Haiku Salut: Things Were Happening And They Were Strange – Abahachi: I have two main methods of discovering new music: one is the ‘Spill, and the other is the occasional review in the Grauniad where I’ll suddenly think, yes, that sounds like I might enjoy it. So, how could I resist a group described in a concert review as “if Kraftwerk had been an English demi-folk band”? This sounds to me more like Boards of Canada collaborating with the Herbert Pixner Project for Ghost Box, but either way it’s great.
Brendan Landis / Hey Exit – Gymnopedie No 1 (Satie) – glassarfemptee: Brendan Landis of Brooklyn cooks up the most exotic ambient and noise stuff – probably in his bedroom. Here he has taken all the recordings of Satie’s “Gymnopedie No 1” that he could find, and stretched them all to fit the longest and overlaid them. Genius. He hangs out as Hey Exit on Soundcloud if you want to hear more.
U Shrinivas; John McLaughin; Zakir Hussain; Shankar Mahadevan – Luki – Ravi Raman: Nearest to scat singing you’ll find in Carnatic fusion with mutual admiration society members Shrinivas and McLaughlin joining Shankar Mahadevan.
Jim Moray – Sounds of Earth – tincanman: Here’s one from last year for the science geeks among us: a song about American aerospace engineer Gary Flandro and the making of the Golden Records (sounds and images selected to portray the diversity of life and culture on Earth) launched in the Voyager explorers in 1977. Hopefully ET has a turntable.
Cat Stevens – Into White – AliM: Had this stuck on permanent earworm for a couple of weeks now, so I downloaded the album (which I used to have – Tea for the Tillerman). It’s still an excellent album and I love this track.

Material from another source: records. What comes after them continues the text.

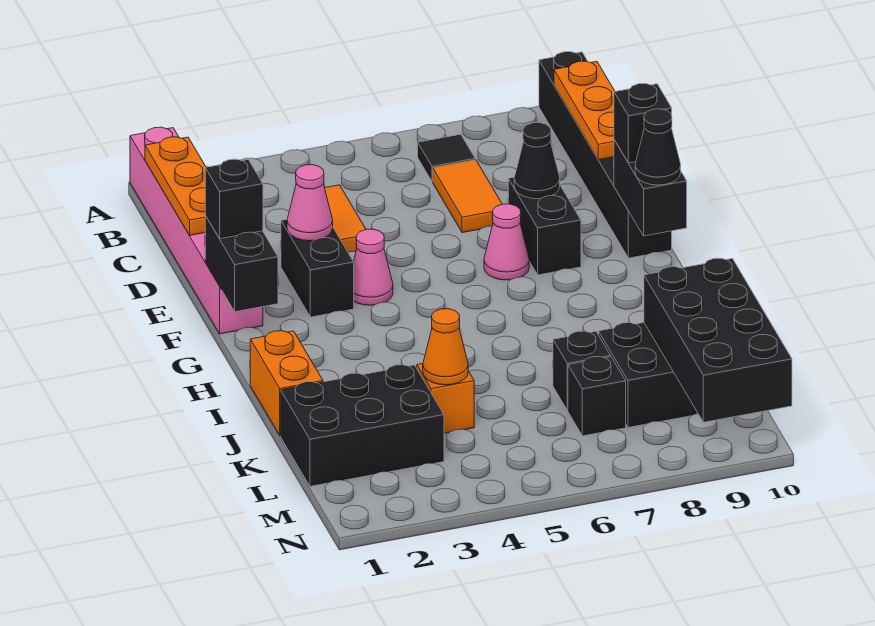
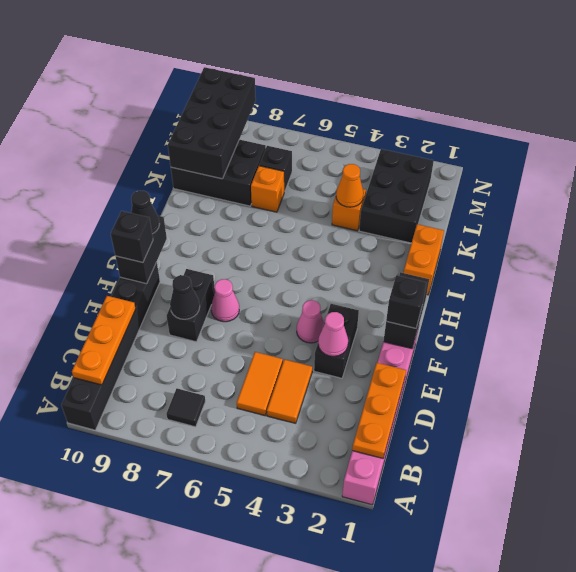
orange 1x2 tile [433,160,502,233] -> orange 1x2 tile moved to [237,352,283,415]
black 2x3 brick [280,365,444,486] -> black 2x3 brick turned to [359,149,434,243]
black 1x1 brick [553,331,611,411] -> orange 1x1 brick [251,166,285,212]

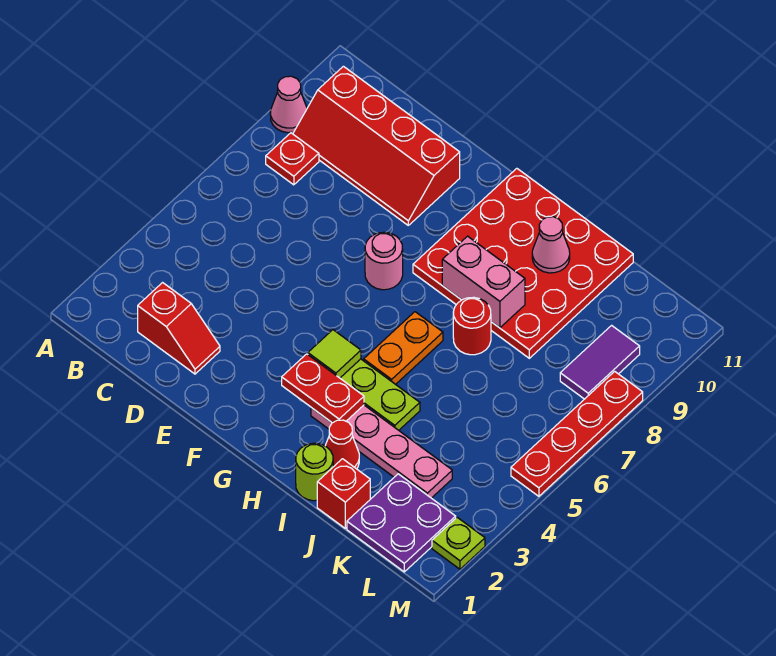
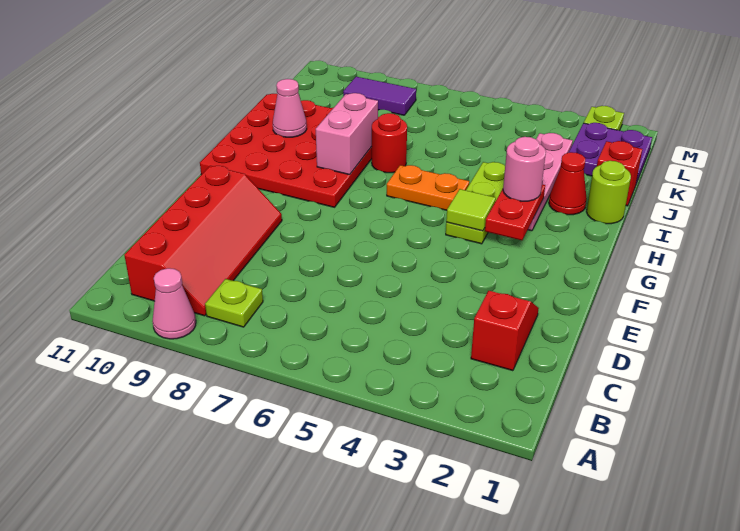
red 1x1 plate [266,133,319,185] -> lime 1x1 plate [205,279,263,327]
pink 1x1 round brick [365,232,403,290] -> pink 1x1 round brick moved to [503,137,546,201]
red 1x4 plate [511,371,643,496] -> none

Duke Ellington Orchestra with Al Hibbler – Good Woman Blues – goneforeign: Duke Ellington was without doubt the most prolific song writer in the history of American music; he wrote for his orchestra every day from the early ’20’s ’til his death in 1974. There’s a list online that runs to 16 pages of his titles! I’ve collected his music throughout my life and one thing amazes me is that I can find that he wrote only one song titled as a blues; ‘Good Woman Blues’ which is here, sung by Al Hibbler from the 1940’s. Much of his orchestral music is based in the blues.